___ Extrait à lire
A. DES DIFFICULTÉS DE DÉFINITION

L’article 372-2 du code civil fonde la distinction entre les actes usuels et non usuels, en considérant que, « à l’égard des tiers de bonne foi, chacun des parents est réputé agir avec l’accord de l’autre, quand il fait seul un acte usuel de l’autorité parentale relativement à la personne de l’enfant ». A contrario, les actes non usuels requièrent l’accord des deux parents.
La distinction entre les actes usuels et non usuels consacrée par la loi est délicate car le législateur ne définit pas les critères permettant d’identifier clairement les uns et les autres. Il est donc nécessaire de se référer à la jurisprudence.
______
___ Données à examiner
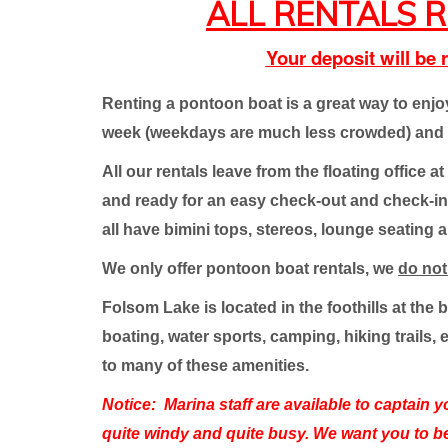
ALL RENTALS R
Your deposit will be
Renting a pontoon boat is a great way to enj
week (weekdays are much less crowded) and w
All our rentals leave from the floating office
and ready for an easy check-out and check-in. Y
all have bimini tops, stereos, lounge seating 
We only offer pontoon boat rentals, we
do no
Folsom Lake is located in the foothills at the
boating, water sports, camping, hiking trails, 
to many of these amenities.
Notice:
Marina staff are available to captain 
quite windy and quite busy. We want you to b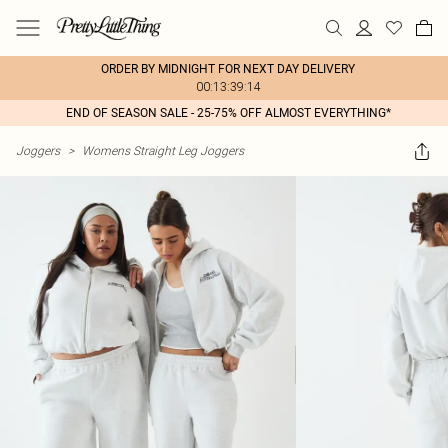
ORDER BY MIDNIGHT FOR NEXT DAY DELIVERY
00:13:39:14
END OF SEASON SALE - 25-75% OFF ALMOST EVERYTHING*
Joggers
>
Womens Straight Leg Joggers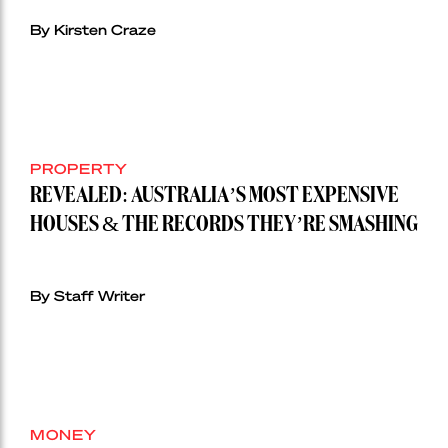
By Kirsten Craze
PROPERTY
REVEALED: AUSTRALIA’S MOST EXPENSIVE
HOUSES & THE RECORDS THEY’RE SMASHING
By Staff Writer
MONEY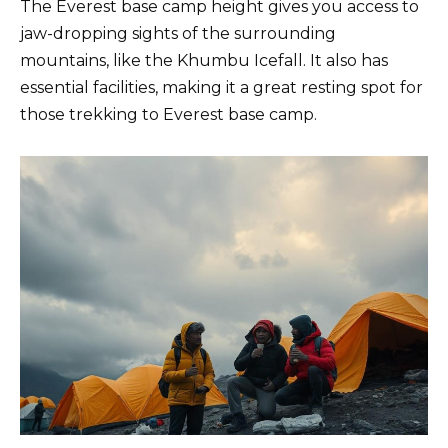
The Everest base camp height gives you access to
jaw-dropping sights of the surrounding
mountains, like the Khumbu Icefall. It also has
essential facilities, making it a great resting spot for
those trekking to Everest base camp.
______
Travail demandé:
Recopiez à l'identique, dans l'extrait sur les actes usuels et non usuels de l'autorité parentale, tout ce qui va de « L’article 372-2 du » jusqu'à « à la jurisprudence. ».

Résultat attendu:
L’article 372-2 du code civil fonde la distinction entre les actes usuels et non usuels, en considérant que, « à l’égard des tiers de bonne foi, chacun des parents est réputé agir avec l’accord de l’autre, quand il fait seul un acte usuel de l’autorité parentale relativement à la personne de l’enfant ». A contrario, les actes non usuels requièrent l’accord des deux parents.
La distinction entre les actes usuels et non usuels consacrée par la loi est délicate car le législateur ne définit pas les critères permettant d’identifier clairement les uns et les autres. Il est donc nécessaire de se référer à la jurisprudence.